Inside an agent loop, composition_mcp_api(tools, {query?, limit?}) builds the
same manifest/API pair from only MCP-served tools. The query path uses the same
BM25/regex/hybrid scorer as tool_search, so large MCP servers can stay
deferred until the agent asks for a slice:
import { composition_mcp_api, composition_mcp_execute } from "std/composition"
let api = composition_mcp_api(tool_registry, {query: "issues", limit: 5})

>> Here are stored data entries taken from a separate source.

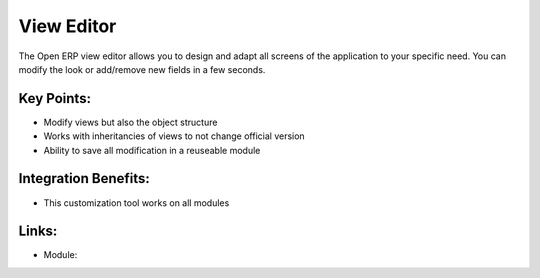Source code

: View Editor
===========

The Open ERP view editor allows you to design and adapt all screens of
the application to your specific need. You can modify the look or add/remove
new fields in a few seconds.

.. raw:: html
 
 <a target="_blank" href="../images/view_editor_screenshot.png"><img src="../images_small/view_editor_screenshot.png" class="screenshot" /></a>

Key Points:
-----------

* Modify views but also the object structure
* Works with inheritancies of views to not change official version
* Ability to save all modification in a reuseable module

Integration Benefits:
---------------------

* This customization tool works on all modules

Links:
------

* Module:
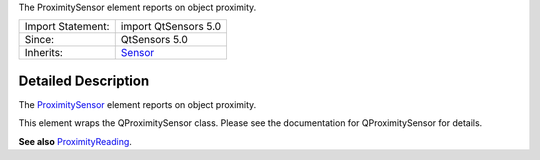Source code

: The ProximitySensor element reports on object proximity.

+--------------------------------------+--------------------------------------+
| Import Statement:                    | import QtSensors 5.0                 |
+--------------------------------------+--------------------------------------+
| Since:                               | QtSensors 5.0                        |
+--------------------------------------+--------------------------------------+
| Inherits:                            | `Sensor </sdk/apps/qml/QtSensors/Sen |
|                                      | sor/>`__                             |
+--------------------------------------+--------------------------------------+

Detailed Description
--------------------

The `ProximitySensor </sdk/apps/qml/QtSensors/ProximitySensor/>`__
element reports on object proximity.

This element wraps the QProximitySensor class. Please see the
documentation for QProximitySensor for details.

**See also**
`ProximityReading </sdk/apps/qml/QtSensors/ProximityReading/>`__.
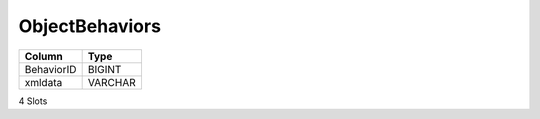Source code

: ObjectBehaviors
---------------

==================================================  ==========
Column                                              Type      
==================================================  ==========
BehaviorID                                          BIGINT    
xmldata                                             VARCHAR   
==================================================  ==========

4 Slots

let output = composition_mcp_execute(
"let hits = github_search_issues({query: \"is:open label:bug\"})\nreturn hits",
tool_registry,
{
manifest: api.manifest,
max_operations: 16,
max_concurrent: 8,
max_concurrent_per_server: 4,
trusted_servers: api.servers,
retry: {max_attempts: 3, base_delay_ms: 100, max_delay_ms: 2000},
},
)
composition_mcp_execute(...) dispatches every child binding through the normal
agent tool dispatcher, not a side channel. That means MCP routing, schema
validation, policy checks, approval hooks, call budgets, allowlists, and circuit
breakers stay attached to the individual child calls. By default the helper and
profile tool return only {ok, result, error, failure_category, run_id, child_call_count} so large MCP responses do not leak back to the model after
the snippet has reduced them. Pass {include_report: true} only for diagnostics
that need the full child audit report.
Crystallization
composition_crystallization_trace(report, options?) and the stdlib alias
composition_crystallization_input(report, options?) convert a successful
composition report into the same trace shape consumed by harn crystallize.
The trace keeps the source composition run, snippet hash, manifest hash, child
operation sequence, capabilities, inputs, outputs, and policy context. Repeated
read-only snippets can then be mined, shadow checked, and promoted through the
normal review workflow.
Choosing a surface
Use ordinary tools when one call is enough and the model should decide each next step. Use a bundle or batched read tool when the operation is fixed. Use Code Mode when a read-only task needs small control flow over a manifest. Use crystallization when the same Code Mode pattern recurs and should become durable reviewed workflow code.